Records to process:
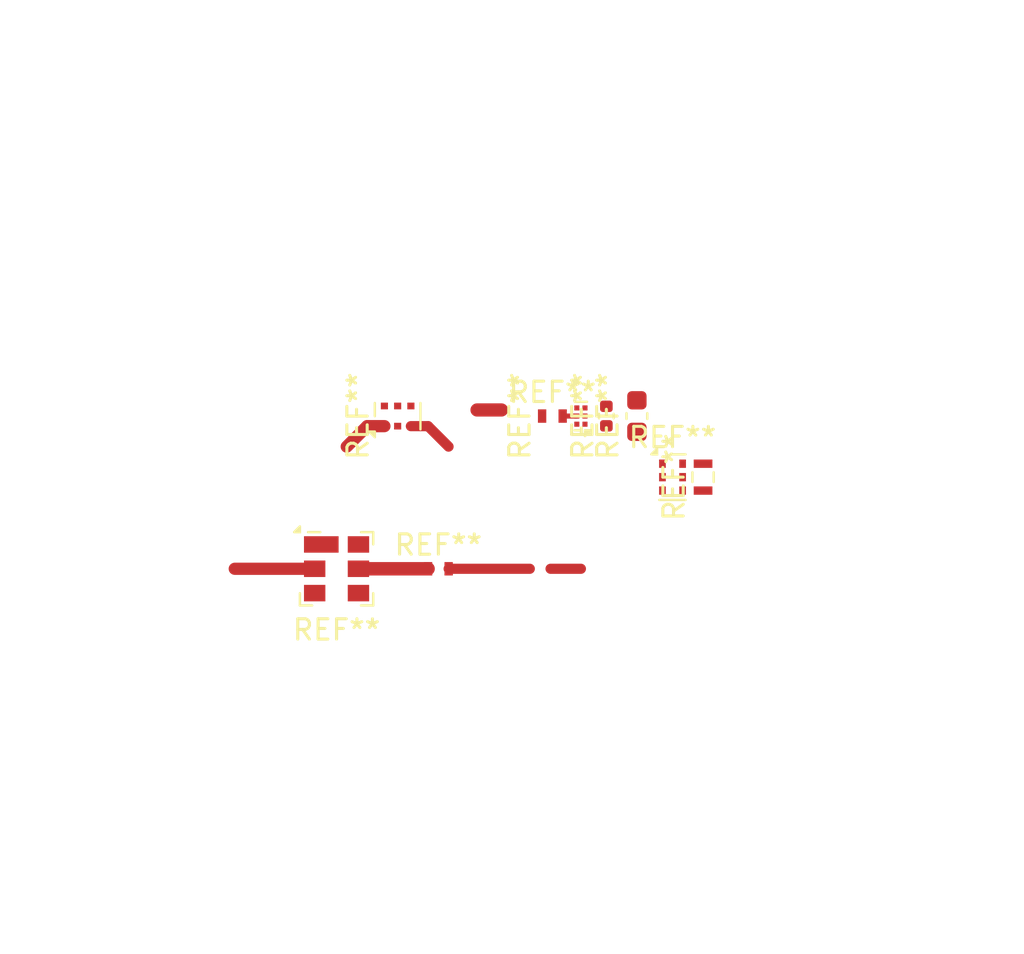
<source format=kicad_pcb>
(kicad_pcb
	(version 20240108)
	(generator "pcbnew")
	(generator_version "8.0")
	(general
		(thickness 1.6)
		(legacy_teardrops no)
	)
	(paper "A4")
	(layers
		(0 "F.Cu" signal)
		(31 "B.Cu" signal)
		(32 "B.Adhes" user "B.Adhesive")
		(33 "F.Adhes" user "F.Adhesive")
		(34 "B.Paste" user)
		(35 "F.Paste" user)
		(36 "B.SilkS" user "B.Silkscreen")
		(37 "F.SilkS" user "F.Silkscreen")
		(38 "B.Mask" user)
		(39 "F.Mask" user)
		(40 "Dwgs.User" user "User.Drawings")
		(41 "Cmts.User" user "User.Comments")
		(42 "Eco1.User" user "User.Eco1")
		(43 "Eco2.User" user "User.Eco2")
		(44 "Edge.Cuts" user)
		(45 "Margin" user)
		(46 "B.CrtYd" user "B.Courtyard")
		(47 "F.CrtYd" user "F.Courtyard")
		(48 "B.Fab" user)
		(49 "F.Fab" user)
		(50 "User.1" user)
		(51 "User.2" user)
		(52 "User.3" user)
		(53 "User.4" user)
		(54 "User.5" user)
		(55 "User.6" user)
		(56 "User.7" user)
		(57 "User.8" user)
		(58 "User.9" user)
	)
	(setup
		(stackup
			(layer "F.SilkS"
				(type "Top Silk Screen")
			)
			(layer "F.Paste"
				(type "Top Solder Paste")
			)
			(layer "F.Mask"
				(type "Top Solder Mask")
				(thickness 0.01)
			)
			(layer "F.Cu"
				(type "copper")
				(thickness 0.035)
			)
			(layer "dielectric 1"
				(type "core")
				(thickness 1.51)
				(material "FR4")
				(epsilon_r 4.5)
				(loss_tangent 0.02)
			)
			(layer "B.Cu"
				(type "copper")
				(thickness 0.035)
			)
			(layer "B.Mask"
				(type "Bottom Solder Mask")
				(thickness 0.01)
			)
			(layer "B.Paste"
				(type "Bottom Solder Paste")
			)
			(layer "B.SilkS"
				(type "Bottom Silk Screen")
			)
			(copper_finish "None")
			(dielectric_constraints no)
		)
		(pad_to_mask_clearance 0)
		(allow_soldermask_bridges_in_footprints no)
		(pcbplotparams
			(layerselection 0x00010fc_ffffffff)
			(plot_on_all_layers_selection 0x0000000_00000000)
			(disableapertmacros no)
			(usegerberextensions no)
			(usegerberattributes yes)
			(usegerberadvancedattributes yes)
			(creategerberjobfile yes)
			(dashed_line_dash_ratio 12.000000)
			(dashed_line_gap_ratio 3.000000)
			(svgprecision 4)
			(plotframeref no)
			(viasonmask no)
			(mode 1)
			(useauxorigin no)
			(hpglpennumber 1)
			(hpglpenspeed 20)
			(hpglpendiameter 15.000000)
			(pdf_front_fp_property_popups yes)
			(pdf_back_fp_property_popups yes)
			(dxfpolygonmode yes)
			(dxfimperialunits yes)
			(dxfusepcbnewfont yes)
			(psnegative no)
			(psa4output no)
			(plotreference yes)
			(plotvalue yes)
			(plotfptext yes)
			(plotinvisibletext no)
			(sketchpadsonfab no)
			(subtractmaskfromsilk no)
			(outputformat 1)
			(mirror no)
			(drillshape 1)
			(scaleselection 1)
			(outputdirectory "")
		)
	)
	(net 0 "")
	(footprint "Inductor_SMD_extlib:L_Murata_LQW15ANxxxx80x_0402_1005Metric_1.0x0.6mm" (layer "F.Cu") (at 150.6 92.5))
	(footprint "RF_LNA_extlib:Nisshinbo_EPFFP-6-FA" (layer "F.Cu") (at 152 92.5 90))
	(footprint "Filter_extlib:Filter_SAW-6_3.0x3.0mm" (layer "F.Cu") (at 140 100))
	(footprint "Capacitor_SMD:C_0402_1005Metric" (layer "F.Cu") (at 153.25 92.5 90))
	(footprint "RF_Converter_extlib:Xinger_0805_2012Metric-6_Pad0.33x0.35mm" (layer "F.Cu") (at 143 92.5 90))
	(footprint "RF_Converter_extlib:Xinger_0805_2012Metric-6_Pad0.33x0.41mm" (layer "F.Cu") (at 156.5 95.5))
	(footprint "Resistor_SMD_extlib:R_Vishay_FC0603xxxxxxTxx_0603_1608Metric_1.626x0.813mm" (layer "F.Cu") (at 158 95.5 90))
	(footprint "Inductor_SMD_extlib:L_Murata_LQW15ANxxxx80x_0402_1005Metric_1.0x0.6mm" (layer "F.Cu") (at 145 100))
	(footprint "Capacitor_SMD:C_0603_1608Metric" (layer "F.Cu") (at 154.75 92.5 90))
	(segment
		(start 151.8 92.5)
		(end 151.105 92.5)
		(width 0.25)
		(layer "F.Cu")
		(net 0)
		(uuid "2b45f436-5ac4-4547-a167-9c0a6693eb8a")
	)
	(segment
		(start 145.505 100)
		(end 149.49 100)
		(width 0.5)
		(layer "F.Cu")
		(net 0)
		(uuid "2d810e49-27aa-4481-8da0-b762afe56918")
	)
	(segment
		(start 143.65 92.995)
		(end 144.495 92.995)
		(width 0.5)
		(layer "F.Cu")
		(net 0)
		(uuid "311fb27a-bf4b-4347-b969-70241dcb6c9b")
	)
	(segment
		(start 142.35 92.995)
		(end 141.505 92.995)
		(width 0.6)
		(layer "F.Cu")
		(net 0)
		(uuid "49195809-44a2-4e3d-841f-059afe257909")
	)
	(segment
		(start 150.51 100)
		(end 152 100)
		(width 0.5)
		(layer "F.Cu")
		(net 0)
		(uuid "a063c3c4-95ae-41e3-ae8a-1f987e54a91e")
	)
	(segment
		(start 138.925 100)
		(end 135 100)
		(width 0.6)
		(layer "F.Cu")
		(net 0)
		(uuid "a493e47f-080c-4dc9-b0f3-28ac370598f4")
	)
	(segment
		(start 146.9 92.2)
		(end 148.1 92.2)
		(width 0.65)
		(layer "F.Cu")
		(net 0)
		(uuid "bc2b23b4-0b24-4b58-acc9-b0300595aa9a")
	)
	(segment
		(start 144.495 100)
		(end 141.075 100)
		(width 0.66)
		(layer "F.Cu")
		(net 0)
		(uuid "effd586d-b345-4f7f-9e17-0a0692b8e698")
	)
	(segment
		(start 141.505 92.995)
		(end 140.5 94)
		(width 0.6)
		(layer "F.Cu")
		(net 0)
		(uuid "f1a955ce-cb4f-49be-86ac-f514207f12ae")
	)
	(segment
		(start 144.495 92.995)
		(end 145.5 94)
		(width 0.5)
		(layer "F.Cu")
		(net 0)
		(uuid "ff673d68-3038-407a-b189-546d162578bf")
	)
)

</source>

What this task involves:
Copy each line of the material where "Bottom" is found.

Answer to this exercise:
				(type "Bottom Solder Mask")
				(type "Bottom Solder Paste")
				(type "Bottom Silk Screen")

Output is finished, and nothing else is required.